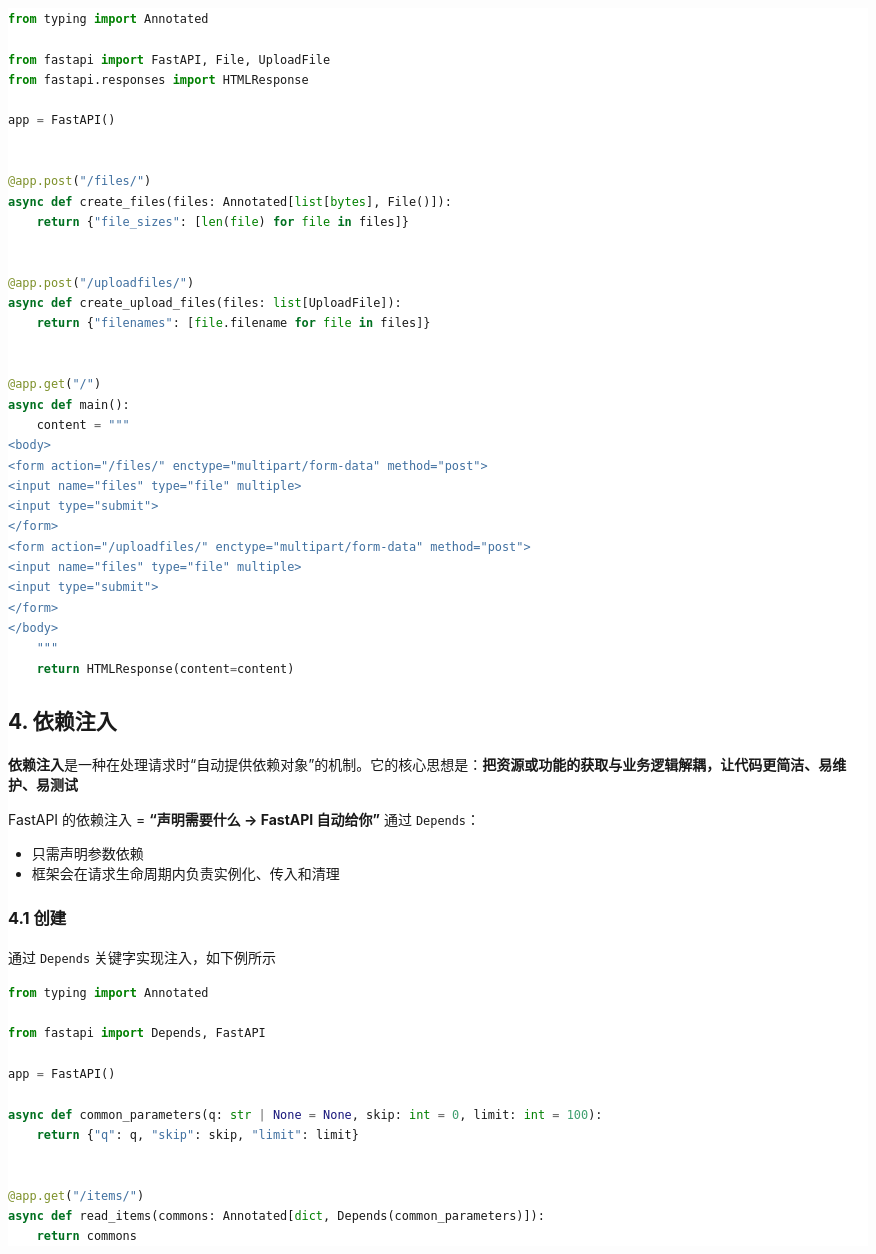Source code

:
 ```python
from typing import Annotated

from fastapi import FastAPI, File, UploadFile
from fastapi.responses import HTMLResponse

app = FastAPI()


@app.post("/files/")
async def create_files(files: Annotated[list[bytes], File()]):
    return {"file_sizes": [len(file) for file in files]}


@app.post("/uploadfiles/")
async def create_upload_files(files: list[UploadFile]):
    return {"filenames": [file.filename for file in files]}


@app.get("/")
async def main():
    content = """
<body>
<form action="/files/" enctype="multipart/form-data" method="post">
<input name="files" type="file" multiple>
<input type="submit">
</form>
<form action="/uploadfiles/" enctype="multipart/form-data" method="post">
<input name="files" type="file" multiple>
<input type="submit">
</form>
</body>
    """
    return HTMLResponse(content=content)
```

## 4. 依赖注入

**依赖注入**是一种在处理请求时“自动提供依赖对象”的机制。它的核心思想是：**把资源或功能的获取与业务逻辑解耦，让代码更简洁、易维护、易测试**

FastAPI 的依赖注入 = **“声明需要什么 → FastAPI 自动给你”**
 通过 `Depends`：

- 只需声明参数依赖
- 框架会在请求生命周期内负责实例化、传入和清理

### 4.1 创建

通过 `Depends` 关键字实现注入，如下例所示

```python
from typing import Annotated

from fastapi import Depends, FastAPI

app = FastAPI()

async def common_parameters(q: str | None = None, skip: int = 0, limit: int = 100):
    return {"q": q, "skip": skip, "limit": limit}


@app.get("/items/")
async def read_items(commons: Annotated[dict, Depends(common_parameters)]):
    return commons
```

Task directions -> Search the records for the word "action" and return every line that holds it.

Exercise response ->
<form action="/files/" enctype="multipart/form-data" method="post">
<form action="/uploadfiles/" enctype="multipart/form-data" method="post">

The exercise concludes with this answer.